-- Listed records follows --

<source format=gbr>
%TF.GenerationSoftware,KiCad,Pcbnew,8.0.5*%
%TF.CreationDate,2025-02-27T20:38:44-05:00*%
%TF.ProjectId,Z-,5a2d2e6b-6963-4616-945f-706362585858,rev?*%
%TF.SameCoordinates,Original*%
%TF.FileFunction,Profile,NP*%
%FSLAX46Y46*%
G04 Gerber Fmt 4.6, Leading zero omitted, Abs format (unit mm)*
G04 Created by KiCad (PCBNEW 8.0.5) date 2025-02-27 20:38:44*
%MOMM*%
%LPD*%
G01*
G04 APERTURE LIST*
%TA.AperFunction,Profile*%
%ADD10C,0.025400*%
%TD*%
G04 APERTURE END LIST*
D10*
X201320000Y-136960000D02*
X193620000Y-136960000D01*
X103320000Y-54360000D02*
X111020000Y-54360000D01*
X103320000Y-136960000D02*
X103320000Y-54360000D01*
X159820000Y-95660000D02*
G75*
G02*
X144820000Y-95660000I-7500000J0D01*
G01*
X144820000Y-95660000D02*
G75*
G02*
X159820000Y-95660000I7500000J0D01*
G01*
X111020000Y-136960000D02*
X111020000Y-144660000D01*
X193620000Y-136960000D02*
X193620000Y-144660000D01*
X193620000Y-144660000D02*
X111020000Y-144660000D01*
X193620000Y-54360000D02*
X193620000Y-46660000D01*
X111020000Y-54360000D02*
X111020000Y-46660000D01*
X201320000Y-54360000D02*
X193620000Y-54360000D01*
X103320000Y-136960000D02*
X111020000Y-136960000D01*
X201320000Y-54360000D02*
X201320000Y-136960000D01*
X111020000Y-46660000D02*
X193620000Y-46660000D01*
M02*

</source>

-- Listed records concluded --

◆ About this exercise
When the entries above are retyped, each line must stay exactly as it is.

◆ Solution to this exercise
<source format=gbr>
%TF.GenerationSoftware,KiCad,Pcbnew,8.0.5*%
%TF.CreationDate,2025-02-27T20:38:44-05:00*%
%TF.ProjectId,Z-,5a2d2e6b-6963-4616-945f-706362585858,rev?*%
%TF.SameCoordinates,Original*%
%TF.FileFunction,Profile,NP*%
%FSLAX46Y46*%
G04 Gerber Fmt 4.6, Leading zero omitted, Abs format (unit mm)*
G04 Created by KiCad (PCBNEW 8.0.5) date 2025-02-27 20:38:44*
%MOMM*%
%LPD*%
G01*
G04 APERTURE LIST*
%TA.AperFunction,Profile*%
%ADD10C,0.025400*%
%TD*%
G04 APERTURE END LIST*
D10*
X201320000Y-136960000D02*
X193620000Y-136960000D01*
X103320000Y-54360000D02*
X111020000Y-54360000D01*
X103320000Y-136960000D02*
X103320000Y-54360000D01*
X159820000Y-95660000D02*
G75*
G02*
X144820000Y-95660000I-7500000J0D01*
G01*
X144820000Y-95660000D02*
G75*
G02*
X159820000Y-95660000I7500000J0D01*
G01*
X111020000Y-136960000D02*
X111020000Y-144660000D01*
X193620000Y-136960000D02*
X193620000Y-144660000D01*
X193620000Y-144660000D02*
X111020000Y-144660000D01*
X193620000Y-54360000D02*
X193620000Y-46660000D01*
X111020000Y-54360000D02*
X111020000Y-46660000D01*
X201320000Y-54360000D02*
X193620000Y-54360000D01*
X103320000Y-136960000D02*
X111020000Y-136960000D01*
X201320000Y-54360000D02*
X201320000Y-136960000D01*
X111020000Y-46660000D02*
X193620000Y-46660000D01*
M02*

</source>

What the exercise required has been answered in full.